SOPHIA DICARO: And it’s not about necessarily accommodating the woman, it’s about accommodating the family. Because the husband’s impacted just as much. It’s a family affair so if we have a welcoming environment for family, I think that would only help this state.
PATRICIA JONES: Women tend to migrate towards certain issues, whether it’s public ed or health, it’s issues where you know, child care, you know, family leave, and that sort of thing. Because those are the lives that they’ve lived. But to have the power to actually make change is really what’s important – that women understand the power that you can have. And there’s nothing wrong with the word power.
PATRICIA JONES: Suzanne’s running for, you are running for the house aren’t you?”
CHRISTOPHER BOOKER: Suzanne Harrison is one of 40 women in Jones’ political development series this year.
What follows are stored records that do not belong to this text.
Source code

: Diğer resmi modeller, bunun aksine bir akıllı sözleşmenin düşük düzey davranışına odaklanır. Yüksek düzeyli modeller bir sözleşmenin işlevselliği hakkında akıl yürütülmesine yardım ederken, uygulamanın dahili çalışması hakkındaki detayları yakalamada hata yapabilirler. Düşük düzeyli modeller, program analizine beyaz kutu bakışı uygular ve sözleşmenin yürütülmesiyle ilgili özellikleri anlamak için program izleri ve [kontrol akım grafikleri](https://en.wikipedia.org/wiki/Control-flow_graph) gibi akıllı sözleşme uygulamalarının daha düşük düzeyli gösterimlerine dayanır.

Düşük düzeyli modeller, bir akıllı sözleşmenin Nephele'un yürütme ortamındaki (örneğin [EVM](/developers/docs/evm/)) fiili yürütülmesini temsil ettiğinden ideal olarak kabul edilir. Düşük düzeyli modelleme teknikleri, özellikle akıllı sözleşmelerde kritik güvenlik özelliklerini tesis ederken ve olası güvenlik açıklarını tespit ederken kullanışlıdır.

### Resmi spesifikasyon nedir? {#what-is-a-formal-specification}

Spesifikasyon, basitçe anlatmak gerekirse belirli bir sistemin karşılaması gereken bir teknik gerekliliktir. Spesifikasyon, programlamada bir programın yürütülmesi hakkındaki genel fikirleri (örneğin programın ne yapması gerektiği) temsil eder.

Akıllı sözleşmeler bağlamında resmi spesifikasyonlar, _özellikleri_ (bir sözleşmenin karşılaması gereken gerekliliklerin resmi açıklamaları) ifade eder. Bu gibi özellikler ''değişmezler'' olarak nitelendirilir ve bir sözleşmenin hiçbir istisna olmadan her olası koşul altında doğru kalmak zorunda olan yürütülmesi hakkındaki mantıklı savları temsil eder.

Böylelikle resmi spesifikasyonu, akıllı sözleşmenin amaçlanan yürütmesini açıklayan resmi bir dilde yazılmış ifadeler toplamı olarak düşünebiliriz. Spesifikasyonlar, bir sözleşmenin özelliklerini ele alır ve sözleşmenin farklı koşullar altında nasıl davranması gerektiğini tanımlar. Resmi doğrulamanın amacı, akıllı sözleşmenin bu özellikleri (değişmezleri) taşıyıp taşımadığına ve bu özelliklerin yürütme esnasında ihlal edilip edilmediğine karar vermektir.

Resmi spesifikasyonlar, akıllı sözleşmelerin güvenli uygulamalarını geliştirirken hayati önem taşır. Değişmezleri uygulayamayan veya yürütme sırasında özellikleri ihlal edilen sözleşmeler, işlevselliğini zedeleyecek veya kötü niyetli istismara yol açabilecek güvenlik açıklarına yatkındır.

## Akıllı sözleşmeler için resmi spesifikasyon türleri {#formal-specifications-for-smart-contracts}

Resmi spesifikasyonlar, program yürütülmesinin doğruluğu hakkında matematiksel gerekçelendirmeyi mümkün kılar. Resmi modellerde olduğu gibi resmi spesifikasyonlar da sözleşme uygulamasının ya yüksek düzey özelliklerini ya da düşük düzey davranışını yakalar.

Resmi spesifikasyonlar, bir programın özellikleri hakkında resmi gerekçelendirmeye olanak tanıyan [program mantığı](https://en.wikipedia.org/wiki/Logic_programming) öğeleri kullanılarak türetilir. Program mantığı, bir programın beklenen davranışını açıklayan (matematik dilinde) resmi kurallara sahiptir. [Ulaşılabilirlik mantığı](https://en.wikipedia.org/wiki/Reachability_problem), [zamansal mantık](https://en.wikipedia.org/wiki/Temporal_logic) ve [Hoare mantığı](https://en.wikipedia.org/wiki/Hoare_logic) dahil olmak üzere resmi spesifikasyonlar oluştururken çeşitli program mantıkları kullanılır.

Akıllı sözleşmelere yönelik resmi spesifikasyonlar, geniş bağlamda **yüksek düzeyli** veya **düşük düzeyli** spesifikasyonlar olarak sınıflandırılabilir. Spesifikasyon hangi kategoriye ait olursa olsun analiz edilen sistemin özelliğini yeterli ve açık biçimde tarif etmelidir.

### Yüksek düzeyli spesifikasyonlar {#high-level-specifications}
SUZANNE HARRISON: Thank you all for coming!
CHRISTOPHER BOOKER: An anesthesiologist and member of the Mormon Church, the first time candidate is running as a democrat for state house district 32, just outside Salt Lake City.
CHRISTOPHER BOOKER: So you are running for office for the first time. Why?
SUZANNE HARRISON: Mostly ’cause I’m a mom. And this is a priority for our family. We have some of the largest class sizes in the whole country and we have the lowest in per pupil spending in the whole country and I feel like that’s wrong. That’s not where my values are. That’s not my priority as a mom and as a doctor. I value public education and I want that to be a priority in this state.
CHRISTOPHER BOOKER: This november women are competing for 35 seats in the Utah house and senate. If, in the unlikely event they win all 35, this would more than double the percentage of women in state government…..But women would still only occupy a third of the Utah state legislature.
SUZANNE HARRISON: I’m an anesthesiologist. I’m a physician. My first priorities are to families and to my patients. And we could use some more of those kind of viewpoints in the legislature. There’s a lotta people in real estate. A lotta people that are developers. There are not very many physicians, and there’s not a lotta moms. And those perspectives really matter.